Another alternative is grease, this is easy, if potentially messy to apply but should give very good long term protection during storage as it can form a much thicker layer than oil. There are specialist greases for storing metal items which also contain active additional corrosion inhibiting ingredients, although these can be difficult to remove before use. Grease tends to be most useful if something needs to be stored for a significant time in bad conditions.

There is also the consideration that if a tool is to be used for food preparation any protective coating should be reasonably food-safe.

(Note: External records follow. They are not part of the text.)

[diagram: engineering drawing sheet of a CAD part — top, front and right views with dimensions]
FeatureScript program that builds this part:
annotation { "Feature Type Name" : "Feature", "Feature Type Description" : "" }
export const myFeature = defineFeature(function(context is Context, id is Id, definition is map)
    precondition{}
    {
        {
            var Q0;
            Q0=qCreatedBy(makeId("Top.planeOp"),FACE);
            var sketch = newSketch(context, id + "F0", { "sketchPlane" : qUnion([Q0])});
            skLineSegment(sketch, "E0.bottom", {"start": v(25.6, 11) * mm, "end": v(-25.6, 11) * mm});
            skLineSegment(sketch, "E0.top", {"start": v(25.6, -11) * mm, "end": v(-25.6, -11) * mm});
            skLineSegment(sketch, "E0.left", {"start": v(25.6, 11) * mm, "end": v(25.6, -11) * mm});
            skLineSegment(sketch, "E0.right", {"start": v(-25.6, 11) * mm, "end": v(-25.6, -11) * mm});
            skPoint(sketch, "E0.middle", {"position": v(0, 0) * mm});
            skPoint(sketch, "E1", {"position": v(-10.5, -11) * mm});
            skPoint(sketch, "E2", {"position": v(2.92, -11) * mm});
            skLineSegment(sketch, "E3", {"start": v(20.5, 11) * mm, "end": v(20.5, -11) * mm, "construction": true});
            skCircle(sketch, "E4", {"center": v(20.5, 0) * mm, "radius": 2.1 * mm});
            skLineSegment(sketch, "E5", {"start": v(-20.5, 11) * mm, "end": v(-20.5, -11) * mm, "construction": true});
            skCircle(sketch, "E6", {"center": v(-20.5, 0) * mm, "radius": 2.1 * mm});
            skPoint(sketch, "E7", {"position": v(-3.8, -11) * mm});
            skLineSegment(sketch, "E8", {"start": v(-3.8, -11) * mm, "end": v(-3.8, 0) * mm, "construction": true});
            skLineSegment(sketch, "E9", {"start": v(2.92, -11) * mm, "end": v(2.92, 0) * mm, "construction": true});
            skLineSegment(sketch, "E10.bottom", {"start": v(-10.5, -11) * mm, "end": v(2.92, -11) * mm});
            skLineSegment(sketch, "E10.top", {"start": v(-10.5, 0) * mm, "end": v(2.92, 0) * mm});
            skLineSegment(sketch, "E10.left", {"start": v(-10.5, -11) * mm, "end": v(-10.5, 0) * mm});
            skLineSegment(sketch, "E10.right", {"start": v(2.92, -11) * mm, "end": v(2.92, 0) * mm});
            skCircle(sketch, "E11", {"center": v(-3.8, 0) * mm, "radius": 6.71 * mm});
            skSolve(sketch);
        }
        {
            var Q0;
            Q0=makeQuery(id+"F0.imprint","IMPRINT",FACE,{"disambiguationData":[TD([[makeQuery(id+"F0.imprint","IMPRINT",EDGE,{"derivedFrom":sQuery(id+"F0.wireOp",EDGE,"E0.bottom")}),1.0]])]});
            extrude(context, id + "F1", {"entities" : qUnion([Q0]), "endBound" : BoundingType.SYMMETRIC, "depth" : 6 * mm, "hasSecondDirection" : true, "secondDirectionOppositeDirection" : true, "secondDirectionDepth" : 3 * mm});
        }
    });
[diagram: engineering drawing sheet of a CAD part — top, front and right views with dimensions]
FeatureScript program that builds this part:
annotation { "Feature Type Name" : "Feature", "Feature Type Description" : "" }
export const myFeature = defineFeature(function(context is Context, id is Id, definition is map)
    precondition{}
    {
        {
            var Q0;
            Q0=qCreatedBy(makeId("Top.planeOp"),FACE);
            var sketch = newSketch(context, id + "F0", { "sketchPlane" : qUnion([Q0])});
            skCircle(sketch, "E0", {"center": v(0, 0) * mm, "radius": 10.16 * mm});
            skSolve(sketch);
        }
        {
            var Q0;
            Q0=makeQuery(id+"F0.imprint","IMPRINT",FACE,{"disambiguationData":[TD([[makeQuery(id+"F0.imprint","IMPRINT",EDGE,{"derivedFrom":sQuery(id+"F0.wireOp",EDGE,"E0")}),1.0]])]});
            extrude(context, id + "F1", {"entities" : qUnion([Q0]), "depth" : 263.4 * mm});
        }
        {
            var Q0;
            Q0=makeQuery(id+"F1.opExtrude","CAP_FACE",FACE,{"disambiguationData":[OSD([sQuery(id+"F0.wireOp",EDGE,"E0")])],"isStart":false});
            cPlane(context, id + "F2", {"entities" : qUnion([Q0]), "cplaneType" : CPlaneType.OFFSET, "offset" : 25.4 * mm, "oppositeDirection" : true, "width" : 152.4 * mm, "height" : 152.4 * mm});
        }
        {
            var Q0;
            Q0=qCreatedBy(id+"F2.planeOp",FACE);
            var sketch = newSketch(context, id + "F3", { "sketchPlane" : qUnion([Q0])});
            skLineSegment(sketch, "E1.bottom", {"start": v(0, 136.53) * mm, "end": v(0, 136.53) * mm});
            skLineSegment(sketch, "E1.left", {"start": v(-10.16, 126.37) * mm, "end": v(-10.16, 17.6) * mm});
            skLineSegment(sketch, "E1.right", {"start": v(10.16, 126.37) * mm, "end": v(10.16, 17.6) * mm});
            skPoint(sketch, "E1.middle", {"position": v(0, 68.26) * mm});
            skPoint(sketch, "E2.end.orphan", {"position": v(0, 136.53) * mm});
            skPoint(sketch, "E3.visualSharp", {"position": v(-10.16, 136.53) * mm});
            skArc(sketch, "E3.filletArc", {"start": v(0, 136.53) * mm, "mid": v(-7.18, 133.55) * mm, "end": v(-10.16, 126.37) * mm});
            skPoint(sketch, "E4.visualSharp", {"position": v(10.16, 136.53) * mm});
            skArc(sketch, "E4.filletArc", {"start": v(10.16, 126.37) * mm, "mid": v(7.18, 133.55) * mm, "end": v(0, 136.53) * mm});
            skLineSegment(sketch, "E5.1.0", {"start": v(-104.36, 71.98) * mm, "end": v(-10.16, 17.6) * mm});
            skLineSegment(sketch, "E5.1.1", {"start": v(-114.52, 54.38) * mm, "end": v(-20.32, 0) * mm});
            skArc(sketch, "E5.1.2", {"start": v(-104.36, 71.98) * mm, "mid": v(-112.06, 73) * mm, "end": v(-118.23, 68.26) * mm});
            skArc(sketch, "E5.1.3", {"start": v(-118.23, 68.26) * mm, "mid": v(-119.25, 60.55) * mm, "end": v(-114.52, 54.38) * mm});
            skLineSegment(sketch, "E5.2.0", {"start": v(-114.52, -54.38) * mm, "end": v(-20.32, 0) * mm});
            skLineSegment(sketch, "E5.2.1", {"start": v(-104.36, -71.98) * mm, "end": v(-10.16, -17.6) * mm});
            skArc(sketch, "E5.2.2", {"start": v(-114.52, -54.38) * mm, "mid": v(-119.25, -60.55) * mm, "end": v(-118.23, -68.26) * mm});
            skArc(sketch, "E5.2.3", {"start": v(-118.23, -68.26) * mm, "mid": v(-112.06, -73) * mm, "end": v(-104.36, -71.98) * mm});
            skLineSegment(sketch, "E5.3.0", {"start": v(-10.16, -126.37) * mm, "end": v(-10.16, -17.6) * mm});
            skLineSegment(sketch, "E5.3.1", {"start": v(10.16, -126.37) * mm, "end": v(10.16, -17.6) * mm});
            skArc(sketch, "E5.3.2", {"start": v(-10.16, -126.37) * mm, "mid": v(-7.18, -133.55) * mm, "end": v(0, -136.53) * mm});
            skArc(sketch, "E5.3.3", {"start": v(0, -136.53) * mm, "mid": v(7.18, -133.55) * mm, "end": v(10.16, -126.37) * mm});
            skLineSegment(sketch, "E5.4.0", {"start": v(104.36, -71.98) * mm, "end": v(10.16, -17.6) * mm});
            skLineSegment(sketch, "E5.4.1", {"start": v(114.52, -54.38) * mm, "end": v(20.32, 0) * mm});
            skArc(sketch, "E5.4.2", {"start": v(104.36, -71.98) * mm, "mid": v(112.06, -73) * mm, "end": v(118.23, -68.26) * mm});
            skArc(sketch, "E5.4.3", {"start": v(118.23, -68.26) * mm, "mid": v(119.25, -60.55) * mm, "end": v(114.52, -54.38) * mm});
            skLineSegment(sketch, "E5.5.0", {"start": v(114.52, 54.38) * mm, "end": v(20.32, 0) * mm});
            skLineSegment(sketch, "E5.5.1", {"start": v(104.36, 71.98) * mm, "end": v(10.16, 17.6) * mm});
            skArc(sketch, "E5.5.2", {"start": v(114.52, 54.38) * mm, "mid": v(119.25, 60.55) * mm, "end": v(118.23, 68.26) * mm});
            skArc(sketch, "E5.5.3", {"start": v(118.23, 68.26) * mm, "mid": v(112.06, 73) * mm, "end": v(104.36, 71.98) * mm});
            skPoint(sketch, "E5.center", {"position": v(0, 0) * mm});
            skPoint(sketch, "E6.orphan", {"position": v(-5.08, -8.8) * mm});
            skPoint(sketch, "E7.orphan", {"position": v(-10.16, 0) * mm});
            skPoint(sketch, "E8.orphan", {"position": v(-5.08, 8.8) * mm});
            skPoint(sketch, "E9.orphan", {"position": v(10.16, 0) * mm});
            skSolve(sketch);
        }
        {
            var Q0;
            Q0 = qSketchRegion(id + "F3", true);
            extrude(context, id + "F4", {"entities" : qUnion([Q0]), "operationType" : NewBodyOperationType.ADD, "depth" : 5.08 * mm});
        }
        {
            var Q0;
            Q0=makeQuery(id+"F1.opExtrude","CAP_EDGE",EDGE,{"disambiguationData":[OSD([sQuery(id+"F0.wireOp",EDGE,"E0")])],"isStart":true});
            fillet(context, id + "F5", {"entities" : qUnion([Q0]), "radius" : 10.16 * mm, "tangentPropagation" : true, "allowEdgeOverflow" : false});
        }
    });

There are also a range of other substances such as silicone or PTFE based greases which can provide some protection from rusting and are available in spray on form. Some of these are intended to leave a dry film which is less prone to attracting dirt and grit and may be an advantage for tools such as folding knives with exposed moving parts.

Overall I would say :

  • Oil is good for routine maintenance of frequently used tools, eg wiping on a thin film after use or for tools with complex assemblies or moving parts where penetration into small spaces is required.

  • Wax is good for storage of occasionally used tools in reasonably good conditions. Or if a tool is being used outdoors in wet weather.

  • Grease is good for long term storage in poor conditions eg tools only used for part of the year and kept in a shed.

  • Tools with fine mechanisms may benefit from dry film lubricants to reduce teh risk of attracting grit etc.